_What you will do_.
Return every line below in which "lines" appears.

*** Raw data ***

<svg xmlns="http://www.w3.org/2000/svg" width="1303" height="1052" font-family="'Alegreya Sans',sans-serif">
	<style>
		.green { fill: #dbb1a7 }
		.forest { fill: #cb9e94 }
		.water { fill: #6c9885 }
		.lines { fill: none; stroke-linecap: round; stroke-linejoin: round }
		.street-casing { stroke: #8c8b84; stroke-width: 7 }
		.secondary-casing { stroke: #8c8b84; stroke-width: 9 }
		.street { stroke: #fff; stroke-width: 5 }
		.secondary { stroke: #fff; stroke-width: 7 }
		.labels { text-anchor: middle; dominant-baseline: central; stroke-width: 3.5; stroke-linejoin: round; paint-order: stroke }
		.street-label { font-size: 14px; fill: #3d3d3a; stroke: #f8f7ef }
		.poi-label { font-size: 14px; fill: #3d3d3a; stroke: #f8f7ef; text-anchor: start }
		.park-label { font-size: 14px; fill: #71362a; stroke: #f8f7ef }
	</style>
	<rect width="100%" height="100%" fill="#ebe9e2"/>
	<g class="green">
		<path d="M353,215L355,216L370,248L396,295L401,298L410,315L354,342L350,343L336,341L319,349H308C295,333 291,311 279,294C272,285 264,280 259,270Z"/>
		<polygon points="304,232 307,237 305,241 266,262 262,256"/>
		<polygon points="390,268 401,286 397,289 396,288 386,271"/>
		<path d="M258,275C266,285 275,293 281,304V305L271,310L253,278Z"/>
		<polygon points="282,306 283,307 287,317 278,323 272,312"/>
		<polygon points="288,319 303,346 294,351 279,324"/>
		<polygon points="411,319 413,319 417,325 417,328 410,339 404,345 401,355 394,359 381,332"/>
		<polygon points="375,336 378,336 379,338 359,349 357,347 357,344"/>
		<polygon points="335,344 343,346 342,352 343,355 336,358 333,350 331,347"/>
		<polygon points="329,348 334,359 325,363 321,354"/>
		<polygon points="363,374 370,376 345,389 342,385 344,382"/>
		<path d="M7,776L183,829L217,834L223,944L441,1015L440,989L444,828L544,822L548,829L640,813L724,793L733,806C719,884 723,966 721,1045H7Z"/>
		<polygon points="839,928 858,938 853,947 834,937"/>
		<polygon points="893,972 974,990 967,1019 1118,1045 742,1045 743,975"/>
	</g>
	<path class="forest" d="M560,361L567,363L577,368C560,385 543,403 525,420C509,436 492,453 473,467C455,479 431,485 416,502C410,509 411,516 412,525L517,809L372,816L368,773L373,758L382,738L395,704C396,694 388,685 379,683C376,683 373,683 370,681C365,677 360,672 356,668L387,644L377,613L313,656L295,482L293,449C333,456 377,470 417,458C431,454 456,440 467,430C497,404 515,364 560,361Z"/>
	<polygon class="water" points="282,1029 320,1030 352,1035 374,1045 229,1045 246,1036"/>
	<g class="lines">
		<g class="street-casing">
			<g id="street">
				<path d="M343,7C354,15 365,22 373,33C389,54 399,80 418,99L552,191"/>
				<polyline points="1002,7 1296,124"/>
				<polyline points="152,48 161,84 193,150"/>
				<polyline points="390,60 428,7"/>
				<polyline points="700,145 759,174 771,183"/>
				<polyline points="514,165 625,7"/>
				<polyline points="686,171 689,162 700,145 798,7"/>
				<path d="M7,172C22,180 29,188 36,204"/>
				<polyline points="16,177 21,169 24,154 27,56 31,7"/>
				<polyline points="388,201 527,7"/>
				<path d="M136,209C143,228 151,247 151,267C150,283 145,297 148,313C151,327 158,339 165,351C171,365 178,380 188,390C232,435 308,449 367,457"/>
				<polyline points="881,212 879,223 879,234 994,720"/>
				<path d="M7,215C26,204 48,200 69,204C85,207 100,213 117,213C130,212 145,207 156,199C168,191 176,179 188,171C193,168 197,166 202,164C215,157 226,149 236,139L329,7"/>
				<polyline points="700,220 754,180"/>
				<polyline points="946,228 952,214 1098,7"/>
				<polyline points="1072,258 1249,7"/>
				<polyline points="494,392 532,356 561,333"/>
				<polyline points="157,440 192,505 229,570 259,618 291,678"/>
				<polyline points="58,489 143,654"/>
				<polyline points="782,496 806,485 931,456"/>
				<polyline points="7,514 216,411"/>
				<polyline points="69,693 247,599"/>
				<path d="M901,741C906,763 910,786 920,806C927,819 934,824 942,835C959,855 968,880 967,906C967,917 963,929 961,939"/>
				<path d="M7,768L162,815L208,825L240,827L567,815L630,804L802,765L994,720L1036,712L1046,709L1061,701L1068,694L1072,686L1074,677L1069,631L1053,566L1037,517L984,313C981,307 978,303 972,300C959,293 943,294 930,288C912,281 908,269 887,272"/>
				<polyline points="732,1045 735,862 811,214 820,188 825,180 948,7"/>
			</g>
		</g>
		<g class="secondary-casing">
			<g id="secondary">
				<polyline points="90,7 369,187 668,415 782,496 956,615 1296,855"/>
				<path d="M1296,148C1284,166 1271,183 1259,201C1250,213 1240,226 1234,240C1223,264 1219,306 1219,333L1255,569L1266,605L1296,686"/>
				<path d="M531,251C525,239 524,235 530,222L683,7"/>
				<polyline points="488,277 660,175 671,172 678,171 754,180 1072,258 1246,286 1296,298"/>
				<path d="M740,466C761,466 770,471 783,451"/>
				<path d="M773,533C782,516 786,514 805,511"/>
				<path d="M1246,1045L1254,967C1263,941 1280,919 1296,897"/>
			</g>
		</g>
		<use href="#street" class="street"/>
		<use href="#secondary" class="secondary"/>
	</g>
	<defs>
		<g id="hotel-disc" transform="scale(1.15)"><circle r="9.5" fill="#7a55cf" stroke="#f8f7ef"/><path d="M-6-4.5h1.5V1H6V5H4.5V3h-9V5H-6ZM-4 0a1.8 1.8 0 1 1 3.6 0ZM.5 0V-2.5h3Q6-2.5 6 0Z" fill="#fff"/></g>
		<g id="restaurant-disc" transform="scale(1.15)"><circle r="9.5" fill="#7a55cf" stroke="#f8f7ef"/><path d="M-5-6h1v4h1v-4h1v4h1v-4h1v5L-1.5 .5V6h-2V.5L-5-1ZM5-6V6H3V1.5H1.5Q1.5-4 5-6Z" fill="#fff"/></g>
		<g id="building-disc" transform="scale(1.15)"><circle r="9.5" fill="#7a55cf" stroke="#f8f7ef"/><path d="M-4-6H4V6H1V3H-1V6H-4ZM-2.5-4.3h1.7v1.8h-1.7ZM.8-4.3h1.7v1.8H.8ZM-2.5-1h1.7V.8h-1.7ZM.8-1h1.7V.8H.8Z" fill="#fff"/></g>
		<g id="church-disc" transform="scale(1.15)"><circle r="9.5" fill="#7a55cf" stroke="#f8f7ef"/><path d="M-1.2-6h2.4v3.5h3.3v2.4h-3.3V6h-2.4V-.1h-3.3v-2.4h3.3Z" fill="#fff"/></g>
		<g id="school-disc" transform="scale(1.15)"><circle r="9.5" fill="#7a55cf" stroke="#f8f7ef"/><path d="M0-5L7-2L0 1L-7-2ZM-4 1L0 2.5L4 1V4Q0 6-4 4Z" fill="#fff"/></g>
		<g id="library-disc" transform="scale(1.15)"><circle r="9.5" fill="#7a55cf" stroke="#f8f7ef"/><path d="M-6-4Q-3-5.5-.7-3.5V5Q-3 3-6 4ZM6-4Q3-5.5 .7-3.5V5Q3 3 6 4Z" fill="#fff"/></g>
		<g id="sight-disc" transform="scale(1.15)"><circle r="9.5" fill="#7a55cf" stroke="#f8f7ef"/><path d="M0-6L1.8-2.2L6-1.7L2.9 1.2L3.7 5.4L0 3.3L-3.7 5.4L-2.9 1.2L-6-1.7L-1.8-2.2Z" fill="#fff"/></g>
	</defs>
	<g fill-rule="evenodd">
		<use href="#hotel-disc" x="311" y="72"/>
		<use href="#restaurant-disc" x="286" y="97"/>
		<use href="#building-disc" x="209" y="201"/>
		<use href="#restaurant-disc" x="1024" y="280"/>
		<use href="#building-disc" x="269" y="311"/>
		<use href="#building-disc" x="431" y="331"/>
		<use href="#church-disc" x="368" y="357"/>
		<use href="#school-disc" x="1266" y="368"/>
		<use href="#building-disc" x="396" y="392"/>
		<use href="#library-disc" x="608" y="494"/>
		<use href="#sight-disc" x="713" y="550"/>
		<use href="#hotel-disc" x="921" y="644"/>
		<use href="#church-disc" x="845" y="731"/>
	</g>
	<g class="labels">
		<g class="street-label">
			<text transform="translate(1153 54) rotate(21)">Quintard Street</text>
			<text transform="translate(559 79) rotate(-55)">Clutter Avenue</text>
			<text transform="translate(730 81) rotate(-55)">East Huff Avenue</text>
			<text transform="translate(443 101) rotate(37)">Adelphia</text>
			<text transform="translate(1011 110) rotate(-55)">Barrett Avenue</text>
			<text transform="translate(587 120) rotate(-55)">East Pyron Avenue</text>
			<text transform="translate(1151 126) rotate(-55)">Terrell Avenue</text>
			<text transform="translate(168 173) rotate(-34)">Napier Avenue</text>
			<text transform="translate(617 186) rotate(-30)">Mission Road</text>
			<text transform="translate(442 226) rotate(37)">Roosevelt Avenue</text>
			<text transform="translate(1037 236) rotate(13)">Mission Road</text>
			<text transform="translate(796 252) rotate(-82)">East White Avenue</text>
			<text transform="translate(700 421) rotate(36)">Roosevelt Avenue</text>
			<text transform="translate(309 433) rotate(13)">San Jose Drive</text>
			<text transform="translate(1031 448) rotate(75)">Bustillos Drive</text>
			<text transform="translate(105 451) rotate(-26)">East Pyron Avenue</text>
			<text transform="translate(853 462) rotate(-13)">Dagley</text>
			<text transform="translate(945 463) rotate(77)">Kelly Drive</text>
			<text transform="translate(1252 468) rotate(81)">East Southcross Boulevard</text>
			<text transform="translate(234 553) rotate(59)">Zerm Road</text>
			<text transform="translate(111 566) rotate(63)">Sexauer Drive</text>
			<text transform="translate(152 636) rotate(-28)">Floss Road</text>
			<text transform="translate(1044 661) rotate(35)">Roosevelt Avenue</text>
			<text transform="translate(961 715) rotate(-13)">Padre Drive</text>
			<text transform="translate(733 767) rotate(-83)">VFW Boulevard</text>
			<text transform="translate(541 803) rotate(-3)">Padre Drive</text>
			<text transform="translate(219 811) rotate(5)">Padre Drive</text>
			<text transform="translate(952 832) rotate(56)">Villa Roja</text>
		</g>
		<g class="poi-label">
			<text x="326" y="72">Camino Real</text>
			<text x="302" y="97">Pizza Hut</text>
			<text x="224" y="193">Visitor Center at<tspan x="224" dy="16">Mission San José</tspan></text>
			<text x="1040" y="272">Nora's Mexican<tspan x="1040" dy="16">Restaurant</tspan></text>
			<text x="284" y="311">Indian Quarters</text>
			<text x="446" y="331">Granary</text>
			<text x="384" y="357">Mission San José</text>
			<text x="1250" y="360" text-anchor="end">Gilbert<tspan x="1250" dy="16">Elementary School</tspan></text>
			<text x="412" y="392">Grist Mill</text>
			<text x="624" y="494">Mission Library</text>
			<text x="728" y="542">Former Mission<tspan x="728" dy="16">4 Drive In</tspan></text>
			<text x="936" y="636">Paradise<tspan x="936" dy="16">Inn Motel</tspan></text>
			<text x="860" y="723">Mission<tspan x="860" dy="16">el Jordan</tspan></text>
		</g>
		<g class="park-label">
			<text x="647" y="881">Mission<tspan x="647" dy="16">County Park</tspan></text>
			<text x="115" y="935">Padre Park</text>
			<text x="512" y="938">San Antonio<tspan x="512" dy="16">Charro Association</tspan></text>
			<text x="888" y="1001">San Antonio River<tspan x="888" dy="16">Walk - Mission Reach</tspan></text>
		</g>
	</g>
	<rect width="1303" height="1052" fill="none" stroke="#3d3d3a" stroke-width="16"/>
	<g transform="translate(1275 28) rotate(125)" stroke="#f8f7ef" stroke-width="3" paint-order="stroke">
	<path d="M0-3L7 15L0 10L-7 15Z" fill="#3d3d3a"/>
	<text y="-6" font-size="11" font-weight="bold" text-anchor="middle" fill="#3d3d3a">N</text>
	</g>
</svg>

*** End of Raw data ***

_Solved exercise_.
		.lines { fill: none; stroke-linecap: round; stroke-linejoin: round }
	<g class="lines">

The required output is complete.